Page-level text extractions
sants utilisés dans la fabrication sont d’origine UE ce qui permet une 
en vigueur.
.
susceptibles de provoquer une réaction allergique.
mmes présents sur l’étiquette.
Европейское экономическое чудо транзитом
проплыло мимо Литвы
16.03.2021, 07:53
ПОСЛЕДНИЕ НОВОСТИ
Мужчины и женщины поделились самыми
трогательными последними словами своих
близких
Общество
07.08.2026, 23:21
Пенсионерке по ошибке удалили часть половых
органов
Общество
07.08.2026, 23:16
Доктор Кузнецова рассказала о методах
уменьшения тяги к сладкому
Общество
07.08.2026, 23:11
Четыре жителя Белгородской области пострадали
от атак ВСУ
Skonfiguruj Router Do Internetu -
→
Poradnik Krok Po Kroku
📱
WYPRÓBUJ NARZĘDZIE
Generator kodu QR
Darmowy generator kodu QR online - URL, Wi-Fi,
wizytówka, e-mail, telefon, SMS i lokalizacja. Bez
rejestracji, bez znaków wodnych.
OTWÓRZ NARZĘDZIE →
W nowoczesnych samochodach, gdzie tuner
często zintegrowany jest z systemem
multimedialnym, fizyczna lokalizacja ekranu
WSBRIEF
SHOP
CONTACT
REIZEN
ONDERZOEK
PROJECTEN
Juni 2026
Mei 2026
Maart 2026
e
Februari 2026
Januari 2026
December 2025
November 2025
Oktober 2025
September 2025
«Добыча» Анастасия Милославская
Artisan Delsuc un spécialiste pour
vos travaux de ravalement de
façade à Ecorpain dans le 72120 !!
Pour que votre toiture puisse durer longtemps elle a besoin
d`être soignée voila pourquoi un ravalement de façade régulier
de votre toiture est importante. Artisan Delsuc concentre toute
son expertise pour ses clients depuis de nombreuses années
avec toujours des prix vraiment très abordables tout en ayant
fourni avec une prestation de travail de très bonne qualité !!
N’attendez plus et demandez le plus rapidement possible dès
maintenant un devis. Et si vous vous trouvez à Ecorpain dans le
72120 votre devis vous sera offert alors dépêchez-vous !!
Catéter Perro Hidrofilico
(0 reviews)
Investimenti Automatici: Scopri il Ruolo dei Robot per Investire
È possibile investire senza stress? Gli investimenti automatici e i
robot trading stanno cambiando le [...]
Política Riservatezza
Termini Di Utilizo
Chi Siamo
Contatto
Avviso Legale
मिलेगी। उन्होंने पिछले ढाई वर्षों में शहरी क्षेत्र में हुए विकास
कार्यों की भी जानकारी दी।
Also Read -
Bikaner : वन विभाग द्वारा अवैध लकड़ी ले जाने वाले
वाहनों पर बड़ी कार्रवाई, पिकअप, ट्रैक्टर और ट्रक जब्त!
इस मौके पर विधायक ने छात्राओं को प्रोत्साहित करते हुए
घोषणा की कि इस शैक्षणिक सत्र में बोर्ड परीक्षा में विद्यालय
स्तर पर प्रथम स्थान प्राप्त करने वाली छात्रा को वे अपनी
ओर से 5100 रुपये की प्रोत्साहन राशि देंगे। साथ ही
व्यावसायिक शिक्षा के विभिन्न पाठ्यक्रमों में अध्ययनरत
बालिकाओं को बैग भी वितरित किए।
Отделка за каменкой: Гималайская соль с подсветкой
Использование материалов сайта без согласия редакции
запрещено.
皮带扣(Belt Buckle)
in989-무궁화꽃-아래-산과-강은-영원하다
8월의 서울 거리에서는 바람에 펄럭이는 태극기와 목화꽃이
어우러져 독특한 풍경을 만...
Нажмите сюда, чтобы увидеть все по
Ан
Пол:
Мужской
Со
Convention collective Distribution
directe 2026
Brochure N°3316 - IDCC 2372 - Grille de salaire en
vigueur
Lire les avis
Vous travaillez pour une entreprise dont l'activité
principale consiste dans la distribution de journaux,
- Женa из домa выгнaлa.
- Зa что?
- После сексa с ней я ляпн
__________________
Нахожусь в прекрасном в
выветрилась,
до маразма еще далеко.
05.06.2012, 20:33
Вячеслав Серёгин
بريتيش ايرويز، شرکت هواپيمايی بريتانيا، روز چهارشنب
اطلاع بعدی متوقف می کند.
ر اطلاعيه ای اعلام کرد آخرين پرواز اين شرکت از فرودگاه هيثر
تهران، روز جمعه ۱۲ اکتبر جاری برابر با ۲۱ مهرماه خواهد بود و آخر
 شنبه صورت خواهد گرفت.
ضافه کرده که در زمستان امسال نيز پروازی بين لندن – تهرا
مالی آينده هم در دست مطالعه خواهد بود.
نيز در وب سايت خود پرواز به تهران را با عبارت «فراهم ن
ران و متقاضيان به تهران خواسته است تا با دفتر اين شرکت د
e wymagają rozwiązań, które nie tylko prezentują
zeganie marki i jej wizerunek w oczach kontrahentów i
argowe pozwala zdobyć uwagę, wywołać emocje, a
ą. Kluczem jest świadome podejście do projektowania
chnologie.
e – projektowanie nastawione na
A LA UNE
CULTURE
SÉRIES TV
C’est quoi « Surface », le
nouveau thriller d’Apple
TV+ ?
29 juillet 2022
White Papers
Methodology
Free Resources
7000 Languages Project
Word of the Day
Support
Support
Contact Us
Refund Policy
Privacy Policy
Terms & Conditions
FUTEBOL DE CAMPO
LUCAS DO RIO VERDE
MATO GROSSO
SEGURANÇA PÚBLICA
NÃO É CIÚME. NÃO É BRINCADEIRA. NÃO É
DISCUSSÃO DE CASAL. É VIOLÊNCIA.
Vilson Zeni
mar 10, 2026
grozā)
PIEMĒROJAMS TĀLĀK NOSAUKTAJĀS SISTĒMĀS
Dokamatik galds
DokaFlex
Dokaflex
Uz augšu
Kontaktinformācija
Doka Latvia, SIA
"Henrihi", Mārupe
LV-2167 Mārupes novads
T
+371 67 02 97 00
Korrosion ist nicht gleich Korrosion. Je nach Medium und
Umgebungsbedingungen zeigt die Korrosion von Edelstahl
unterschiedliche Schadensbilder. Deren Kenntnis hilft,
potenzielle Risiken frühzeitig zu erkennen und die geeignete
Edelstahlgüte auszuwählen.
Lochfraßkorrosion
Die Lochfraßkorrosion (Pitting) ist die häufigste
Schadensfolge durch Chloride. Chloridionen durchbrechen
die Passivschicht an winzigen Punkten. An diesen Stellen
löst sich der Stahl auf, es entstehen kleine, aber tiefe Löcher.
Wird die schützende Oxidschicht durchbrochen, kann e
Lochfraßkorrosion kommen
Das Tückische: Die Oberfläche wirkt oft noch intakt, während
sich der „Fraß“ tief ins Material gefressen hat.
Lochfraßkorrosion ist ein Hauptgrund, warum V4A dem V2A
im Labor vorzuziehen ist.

WHAT YOU NEED TO DO → Restate the records above word for word, omitting nothing.

EXERCISE ANSWER →
sants utilisés dans la fabrication sont d’origine UE ce qui permet une 
en vigueur.
.
susceptibles de provoquer une réaction allergique.
mmes présents sur l’étiquette.
Европейское экономическое чудо транзитом
проплыло мимо Литвы
16.03.2021, 07:53
ПОСЛЕДНИЕ НОВОСТИ
Мужчины и женщины поделились самыми
трогательными последними словами своих
близких
Общество
07.08.2026, 23:21
Пенсионерке по ошибке удалили часть половых
органов
Общество
07.08.2026, 23:16
Доктор Кузнецова рассказала о методах
уменьшения тяги к сладкому
Общество
07.08.2026, 23:11
Четыре жителя Белгородской области пострадали
от атак ВСУ
Skonfiguruj Router Do Internetu -
→
Poradnik Krok Po Kroku
📱
WYPRÓBUJ NARZĘDZIE
Generator kodu QR
Darmowy generator kodu QR online - URL, Wi-Fi,
wizytówka, e-mail, telefon, SMS i lokalizacja. Bez
rejestracji, bez znaków wodnych.
OTWÓRZ NARZĘDZIE →
W nowoczesnych samochodach, gdzie tuner
często zintegrowany jest z systemem
multimedialnym, fizyczna lokalizacja ekranu
WSBRIEF
SHOP
CONTACT
REIZEN
ONDERZOEK
PROJECTEN
Juni 2026
Mei 2026
Maart 2026
e
Februari 2026
Januari 2026
December 2025
November 2025
Oktober 2025
September 2025
«Добыча» Анастасия Милославская
Artisan Delsuc un spécialiste pour
vos travaux de ravalement de
façade à Ecorpain dans le 72120 !!
Pour que votre toiture puisse durer longtemps elle a besoin
d`être soignée voila pourquoi un ravalement de façade régulier
de votre toiture est importante. Artisan Delsuc concentre toute
son expertise pour ses clients depuis de nombreuses années
avec toujours des prix vraiment très abordables tout en ayant
fourni avec une prestation de travail de très bonne qualité !!
N’attendez plus et demandez le plus rapidement possible dès
maintenant un devis. Et si vous vous trouvez à Ecorpain dans le
72120 votre devis vous sera offert alors dépêchez-vous !!
Catéter Perro Hidrofilico
(0 reviews)
Investimenti Automatici: Scopri il Ruolo dei Robot per Investire
È possibile investire senza stress? Gli investimenti automatici e i
robot trading stanno cambiando le [...]
Política Riservatezza
Termini Di Utilizo
Chi Siamo
Contatto
Avviso Legale
मिलेगी। उन्होंने पिछले ढाई वर्षों में शहरी क्षेत्र में हुए विकास
कार्यों की भी जानकारी दी।
Also Read -
Bikaner : वन विभाग द्वारा अवैध लकड़ी ले जाने वाले
वाहनों पर बड़ी कार्रवाई, पिकअप, ट्रैक्टर और ट्रक जब्त!
इस मौके पर विधायक ने छात्राओं को प्रोत्साहित करते हुए
घोषणा की कि इस शैक्षणिक सत्र में बोर्ड परीक्षा में विद्यालय
स्तर पर प्रथम स्थान प्राप्त करने वाली छात्रा को वे अपनी
ओर से 5100 रुपये की प्रोत्साहन राशि देंगे। साथ ही
व्यावसायिक शिक्षा के विभिन्न पाठ्यक्रमों में अध्ययनरत
बालिकाओं को बैग भी वितरित किए।
Отделка за каменкой: Гималайская соль с подсветкой
Использование материалов сайта без согласия редакции
запрещено.
皮带扣(Belt Buckle)
in989-무궁화꽃-아래-산과-강은-영원하다
8월의 서울 거리에서는 바람에 펄럭이는 태극기와 목화꽃이
어우러져 독특한 풍경을 만...
Нажмите сюда, чтобы увидеть все по
Ан
Пол:
Мужской
Со
Convention collective Distribution
directe 2026
Brochure N°3316 - IDCC 2372 - Grille de salaire en
vigueur
Lire les avis
Vous travaillez pour une entreprise dont l'activité
principale consiste dans la distribution de journaux,
- Женa из домa выгнaлa.
- Зa что?
- После сексa с ней я ляпн
__________________
Нахожусь в прекрасном в
выветрилась,
до маразма еще далеко.
05.06.2012, 20:33
Вячеслав Серёгин
بريتيش ايرويز، شرکت هواپيمايی بريتانيا، روز چهارشنب
اطلاع بعدی متوقف می کند.
ر اطلاعيه ای اعلام کرد آخرين پرواز اين شرکت از فرودگاه هيثر
تهران، روز جمعه ۱۲ اکتبر جاری برابر با ۲۱ مهرماه خواهد بود و آخر
 شنبه صورت خواهد گرفت.
ضافه کرده که در زمستان امسال نيز پروازی بين لندن – تهرا
مالی آينده هم در دست مطالعه خواهد بود.
نيز در وب سايت خود پرواز به تهران را با عبارت «فراهم ن
ران و متقاضيان به تهران خواسته است تا با دفتر اين شرکت د
e wymagają rozwiązań, które nie tylko prezentują
zeganie marki i jej wizerunek w oczach kontrahentów i
argowe pozwala zdobyć uwagę, wywołać emocje, a
ą. Kluczem jest świadome podejście do projektowania
chnologie.
e – projektowanie nastawione na
A LA UNE
CULTURE
SÉRIES TV
C’est quoi « Surface », le
nouveau thriller d’Apple
TV+ ?
29 juillet 2022
White Papers
Methodology
Free Resources
7000 Languages Project
Word of the Day
Support
Support
Contact Us
Refund Policy
Privacy Policy
Terms & Conditions
FUTEBOL DE CAMPO
LUCAS DO RIO VERDE
MATO GROSSO
SEGURANÇA PÚBLICA
NÃO É CIÚME. NÃO É BRINCADEIRA. NÃO É
DISCUSSÃO DE CASAL. É VIOLÊNCIA.
Vilson Zeni
mar 10, 2026
grozā)
PIEMĒROJAMS TĀLĀK NOSAUKTAJĀS SISTĒMĀS
Dokamatik galds
DokaFlex
Dokaflex
Uz augšu
Kontaktinformācija
Doka Latvia, SIA
"Henrihi", Mārupe
LV-2167 Mārupes novads
T
+371 67 02 97 00
Korrosion ist nicht gleich Korrosion. Je nach Medium und
Umgebungsbedingungen zeigt die Korrosion von Edelstahl
unterschiedliche Schadensbilder. Deren Kenntnis hilft,
potenzielle Risiken frühzeitig zu erkennen und die geeignete
Edelstahlgüte auszuwählen.
Lochfraßkorrosion
Die Lochfraßkorrosion (Pitting) ist die häufigste
Schadensfolge durch Chloride. Chloridionen durchbrechen
die Passivschicht an winzigen Punkten. An diesen Stellen
löst sich der Stahl auf, es entstehen kleine, aber tiefe Löcher.
Wird die schützende Oxidschicht durchbrochen, kann e
Lochfraßkorrosion kommen
Das Tückische: Die Oberfläche wirkt oft noch intakt, während
sich der „Fraß“ tief ins Material gefressen hat.
Lochfraßkorrosion ist ein Hauptgrund, warum V4A dem V2A
im Labor vorzuziehen ist.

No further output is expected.